**WHAT IS EXPECTED**
Pick out every line in the records that contains the word "importante" and copy it. Only matches with the same capital and small letters count.

**DATA RECORDS**
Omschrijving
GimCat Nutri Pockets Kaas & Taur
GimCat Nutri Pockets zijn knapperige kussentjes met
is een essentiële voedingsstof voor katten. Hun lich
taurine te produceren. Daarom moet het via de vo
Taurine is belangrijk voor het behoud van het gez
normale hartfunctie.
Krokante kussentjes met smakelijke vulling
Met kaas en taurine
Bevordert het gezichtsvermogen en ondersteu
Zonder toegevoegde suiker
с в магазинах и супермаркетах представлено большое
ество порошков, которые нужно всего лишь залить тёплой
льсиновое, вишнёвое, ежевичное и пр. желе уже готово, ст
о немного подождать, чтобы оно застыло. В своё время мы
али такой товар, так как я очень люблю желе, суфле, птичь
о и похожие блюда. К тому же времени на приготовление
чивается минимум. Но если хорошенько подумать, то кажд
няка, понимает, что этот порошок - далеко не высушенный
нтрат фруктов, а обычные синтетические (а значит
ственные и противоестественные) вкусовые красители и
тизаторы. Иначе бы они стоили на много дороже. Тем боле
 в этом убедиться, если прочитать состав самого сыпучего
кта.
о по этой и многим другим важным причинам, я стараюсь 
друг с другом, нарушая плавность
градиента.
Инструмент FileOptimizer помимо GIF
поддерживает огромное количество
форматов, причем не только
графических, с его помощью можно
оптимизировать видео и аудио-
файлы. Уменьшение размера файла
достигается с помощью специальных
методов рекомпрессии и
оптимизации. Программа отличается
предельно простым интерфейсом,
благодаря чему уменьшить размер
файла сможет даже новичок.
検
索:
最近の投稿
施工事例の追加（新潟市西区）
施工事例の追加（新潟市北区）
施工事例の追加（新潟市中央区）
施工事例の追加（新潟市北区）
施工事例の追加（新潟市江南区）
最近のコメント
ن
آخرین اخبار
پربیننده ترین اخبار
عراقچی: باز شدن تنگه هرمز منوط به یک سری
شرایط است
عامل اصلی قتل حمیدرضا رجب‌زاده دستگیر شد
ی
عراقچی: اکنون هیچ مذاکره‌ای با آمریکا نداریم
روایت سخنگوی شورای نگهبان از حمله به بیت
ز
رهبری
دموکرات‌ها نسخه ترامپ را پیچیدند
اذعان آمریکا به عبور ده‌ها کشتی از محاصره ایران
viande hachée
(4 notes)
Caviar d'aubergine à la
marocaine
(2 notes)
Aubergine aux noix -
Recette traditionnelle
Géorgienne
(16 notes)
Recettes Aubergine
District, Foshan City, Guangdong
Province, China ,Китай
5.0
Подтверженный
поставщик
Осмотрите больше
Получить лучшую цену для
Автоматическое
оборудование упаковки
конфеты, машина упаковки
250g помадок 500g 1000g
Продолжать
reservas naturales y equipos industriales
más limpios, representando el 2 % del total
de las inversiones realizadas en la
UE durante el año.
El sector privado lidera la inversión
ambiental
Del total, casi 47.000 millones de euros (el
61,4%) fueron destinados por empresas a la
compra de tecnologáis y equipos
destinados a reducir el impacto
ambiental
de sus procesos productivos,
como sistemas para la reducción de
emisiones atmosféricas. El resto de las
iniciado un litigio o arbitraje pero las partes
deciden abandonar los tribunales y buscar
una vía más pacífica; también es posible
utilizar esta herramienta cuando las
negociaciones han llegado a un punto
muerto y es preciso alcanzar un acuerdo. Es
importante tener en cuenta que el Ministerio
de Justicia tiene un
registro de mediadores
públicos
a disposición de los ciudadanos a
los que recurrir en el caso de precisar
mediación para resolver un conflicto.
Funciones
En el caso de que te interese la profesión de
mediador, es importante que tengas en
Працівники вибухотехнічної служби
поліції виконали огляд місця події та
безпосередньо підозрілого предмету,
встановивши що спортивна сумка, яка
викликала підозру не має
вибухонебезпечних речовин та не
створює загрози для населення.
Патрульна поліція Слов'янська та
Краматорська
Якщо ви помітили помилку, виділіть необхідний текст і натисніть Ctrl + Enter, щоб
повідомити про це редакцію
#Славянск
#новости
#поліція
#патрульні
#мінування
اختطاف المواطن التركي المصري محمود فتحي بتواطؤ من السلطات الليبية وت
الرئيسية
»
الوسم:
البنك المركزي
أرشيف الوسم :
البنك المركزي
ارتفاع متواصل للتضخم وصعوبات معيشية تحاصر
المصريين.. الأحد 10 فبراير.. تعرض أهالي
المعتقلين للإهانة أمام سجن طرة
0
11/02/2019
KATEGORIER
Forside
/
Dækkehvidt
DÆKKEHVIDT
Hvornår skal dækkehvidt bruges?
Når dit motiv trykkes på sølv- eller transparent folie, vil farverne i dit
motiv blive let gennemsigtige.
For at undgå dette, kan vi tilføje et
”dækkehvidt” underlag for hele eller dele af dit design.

**RESULT OF THIS TASK**
importante tener en cuenta que el Ministerio
mediador, es importante que tengas en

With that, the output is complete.